“The breeze at dawn has secrets to tell you. Don’t go back to sleep.”
– Mevlana Rumi
Some days, even Rumi is wrong.
I’ve been sick this week. One of my partners brought home a bug and, careful as we try to be in our communal household of five people, I succumbed.
Mostly I’ve slept. Done some reading. Snatches of work that had to be done – a new class starting, things to schedule with students and clients, conference deadlines. Slept some more. Read some more. Slept some more.
I’m not so good at resting, but this week, the extra sleep and reading have been good. Every morning, I’ve still risen to my prayers. Every morning – yes later than usual – I’ve done a few minutes worth of meditation. Then tea. Then food. Then mostly back to sleep.
My brain isn’t even really clear enough to find a flow in this piece of writing this morning.
So why am I doing it? Why am I making this less than perfect offering (cue the Leonard Cohen)? Because it is my practice. I write a post every week, just as I pray and meditate each morning. After this, I’ll get more rest.
There are many things included in my practice.
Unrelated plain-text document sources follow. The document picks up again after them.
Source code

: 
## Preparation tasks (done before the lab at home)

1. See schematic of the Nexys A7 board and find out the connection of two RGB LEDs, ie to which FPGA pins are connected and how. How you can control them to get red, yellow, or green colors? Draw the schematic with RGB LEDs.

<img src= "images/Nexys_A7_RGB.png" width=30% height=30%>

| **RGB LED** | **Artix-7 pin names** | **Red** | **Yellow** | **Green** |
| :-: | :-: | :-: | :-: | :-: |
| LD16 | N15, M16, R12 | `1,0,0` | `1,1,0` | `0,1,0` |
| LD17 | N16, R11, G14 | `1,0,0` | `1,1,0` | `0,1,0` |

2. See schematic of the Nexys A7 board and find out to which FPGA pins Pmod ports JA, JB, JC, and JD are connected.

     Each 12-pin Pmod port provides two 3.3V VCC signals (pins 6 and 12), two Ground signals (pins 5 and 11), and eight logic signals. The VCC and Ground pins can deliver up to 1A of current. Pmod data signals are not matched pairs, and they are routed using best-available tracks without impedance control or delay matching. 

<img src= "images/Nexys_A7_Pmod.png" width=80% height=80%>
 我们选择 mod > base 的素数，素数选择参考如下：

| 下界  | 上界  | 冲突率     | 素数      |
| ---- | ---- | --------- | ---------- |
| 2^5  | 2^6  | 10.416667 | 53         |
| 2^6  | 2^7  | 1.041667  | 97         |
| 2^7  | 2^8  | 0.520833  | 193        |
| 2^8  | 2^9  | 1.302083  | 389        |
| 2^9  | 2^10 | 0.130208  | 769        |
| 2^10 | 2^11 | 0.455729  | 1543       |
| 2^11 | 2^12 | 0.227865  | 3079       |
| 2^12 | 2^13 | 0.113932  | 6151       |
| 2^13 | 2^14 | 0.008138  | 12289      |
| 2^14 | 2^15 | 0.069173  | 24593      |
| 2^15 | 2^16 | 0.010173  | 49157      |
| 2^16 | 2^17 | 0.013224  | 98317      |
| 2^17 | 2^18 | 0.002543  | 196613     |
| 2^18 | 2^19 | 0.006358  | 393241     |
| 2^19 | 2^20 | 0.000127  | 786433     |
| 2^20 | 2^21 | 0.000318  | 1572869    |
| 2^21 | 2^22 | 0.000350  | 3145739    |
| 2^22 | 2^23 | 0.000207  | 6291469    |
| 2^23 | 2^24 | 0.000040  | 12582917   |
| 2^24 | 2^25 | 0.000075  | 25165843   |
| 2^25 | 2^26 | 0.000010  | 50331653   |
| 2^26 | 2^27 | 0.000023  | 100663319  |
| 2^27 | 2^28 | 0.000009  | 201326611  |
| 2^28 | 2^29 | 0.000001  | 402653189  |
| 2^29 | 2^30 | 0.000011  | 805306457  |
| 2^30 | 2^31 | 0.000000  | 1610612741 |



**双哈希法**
But this week, mostly, my practice has been listening to my body.
Not telling my body what I think it should be doing. Listening. And that listening has led to the practice of sleep.
I’ve done daily spiritual work for years. Struggled with it. Embraced it. Felt held by it. Fought it. Returned to it. My life is supported by this practice. It makes it easier when the practice needs to broaden, soften, or change.
My wish for you, is that you offer yourself gentleness when you need it, and firm direction when that is what you need.
No matter what our days look like, practicing is up to us.
What do you want? What do you really need? What does your practice look like, for today?